▶ [What you have to do]: Reproduce exactly the lines below, starting at the line that contains "fx_px: 4602" and ending with the last line of the records, both included; leave out any pictures.

** Opening Supplied material block **

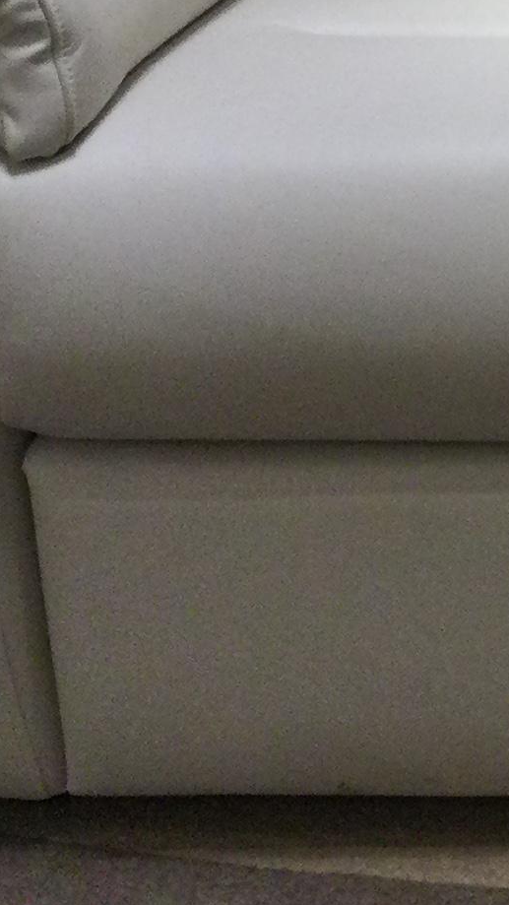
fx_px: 2879
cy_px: 97
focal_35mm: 120
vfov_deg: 17.6
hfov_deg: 9.3
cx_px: 1083
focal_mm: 3.3
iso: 32
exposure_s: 1/33
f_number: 2.4
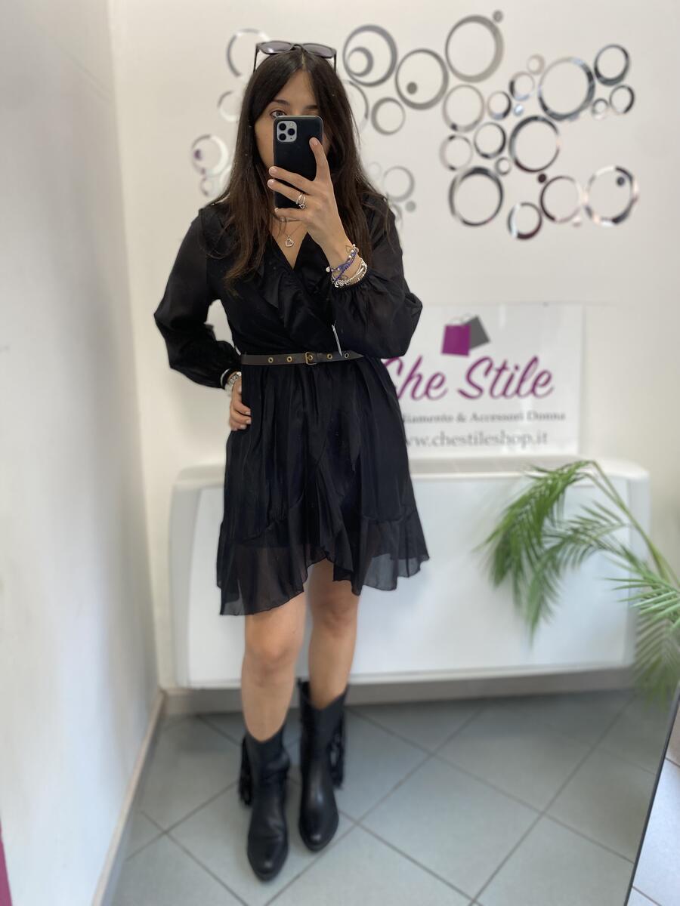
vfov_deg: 67.3
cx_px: 340
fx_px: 681
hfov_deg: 53.1
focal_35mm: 26
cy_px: 453
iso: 64
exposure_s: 1/50
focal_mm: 4.25
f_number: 1.8
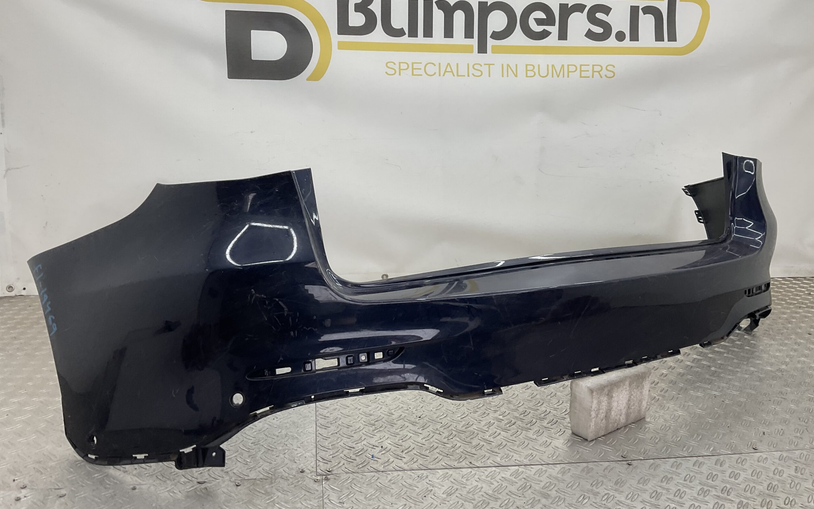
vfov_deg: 40.5
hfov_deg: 61.2
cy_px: 223
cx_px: 407
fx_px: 688
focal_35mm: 31
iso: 25
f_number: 1.8
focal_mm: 3
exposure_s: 1/120
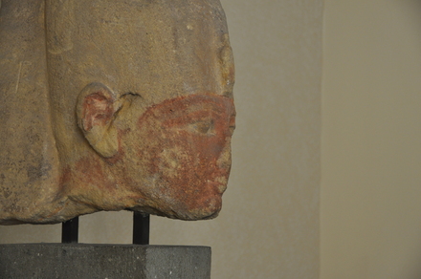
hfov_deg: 22.7
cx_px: 210
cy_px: 140
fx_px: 1051
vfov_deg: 15.1
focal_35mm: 90
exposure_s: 1/25
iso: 800
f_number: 4.8
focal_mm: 60
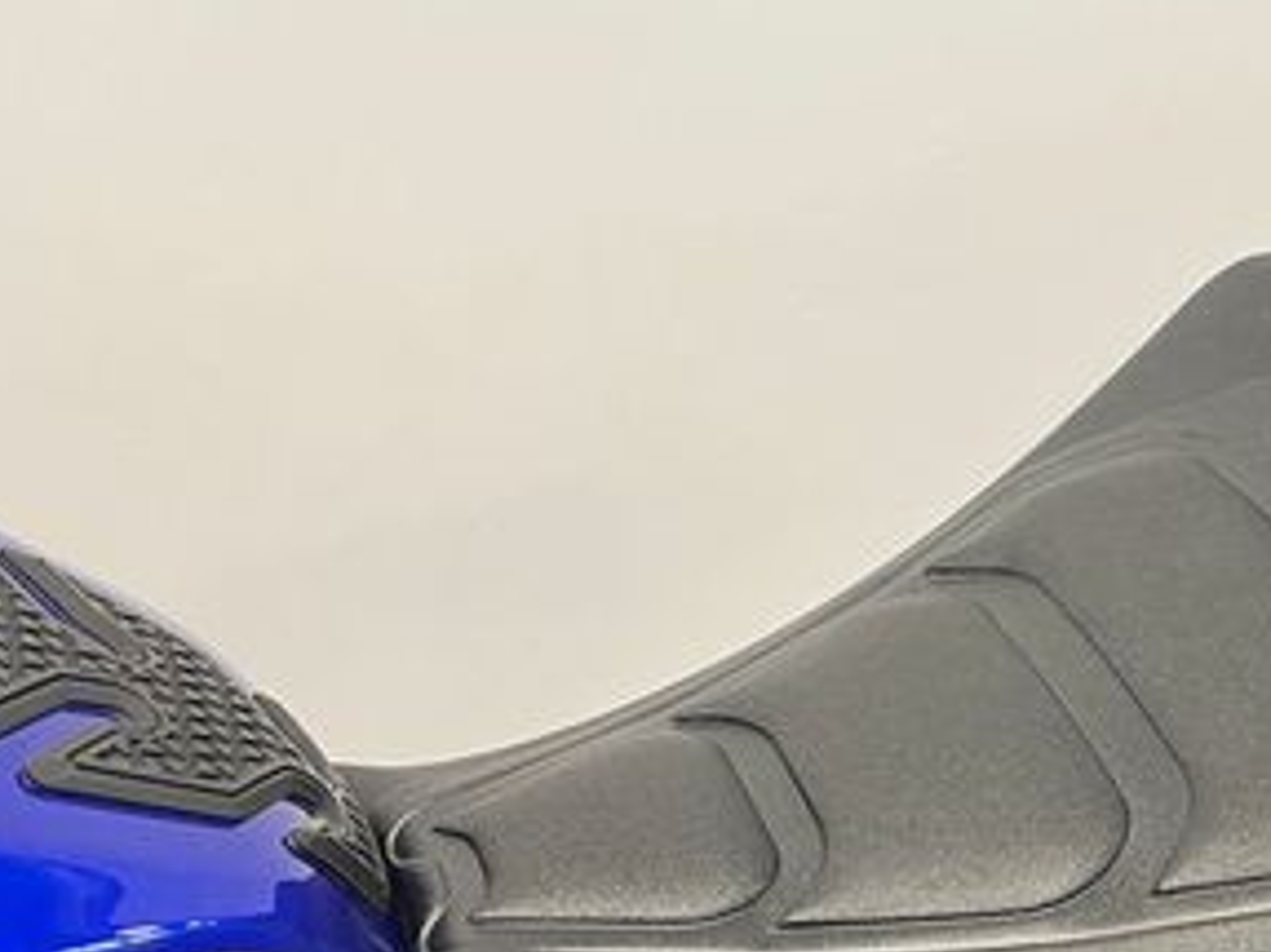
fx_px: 2129
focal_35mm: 58
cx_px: 1178
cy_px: 779
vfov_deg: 24.7
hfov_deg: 31.5
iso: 125
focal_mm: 5.1
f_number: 1.6
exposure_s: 1/50
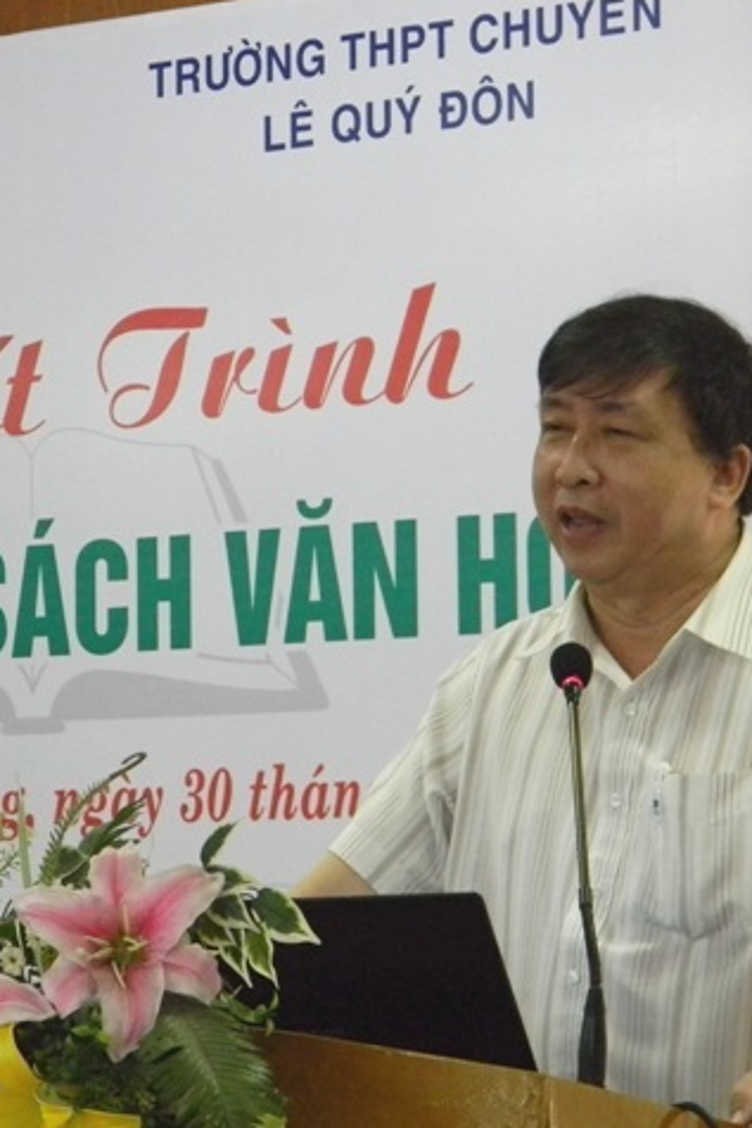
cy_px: 563
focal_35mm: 147
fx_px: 4602
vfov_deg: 14.0
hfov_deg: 9.3
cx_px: 190
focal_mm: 19
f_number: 4.7
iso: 400
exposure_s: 1/30.5
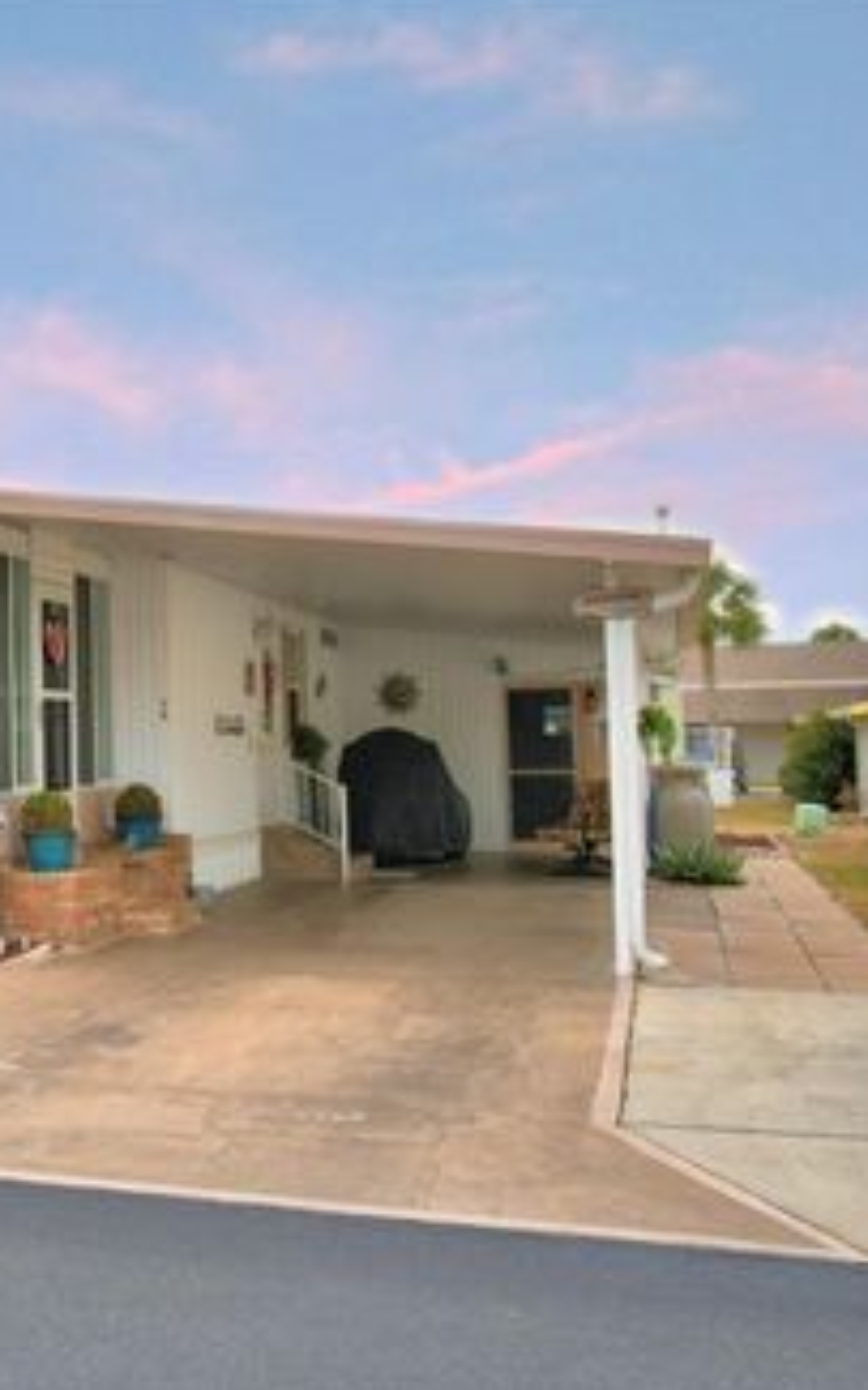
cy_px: 691
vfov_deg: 42.7
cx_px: -64
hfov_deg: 25.6
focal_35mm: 47
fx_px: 1780
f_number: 5.6
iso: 125
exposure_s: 1/500
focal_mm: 20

** Closing Supplied material block **

▶ [Solution for this problem]:
fx_px: 4602
vfov_deg: 14.0
hfov_deg: 9.3
cx_px: 190
focal_mm: 19
f_number: 4.7
iso: 400
exposure_s: 1/30.5
cy_px: 691
vfov_deg: 42.7
cx_px: -64
hfov_deg: 25.6
focal_35mm: 47
fx_px: 1780
f_number: 5.6
iso: 125
exposure_s: 1/500
focal_mm: 20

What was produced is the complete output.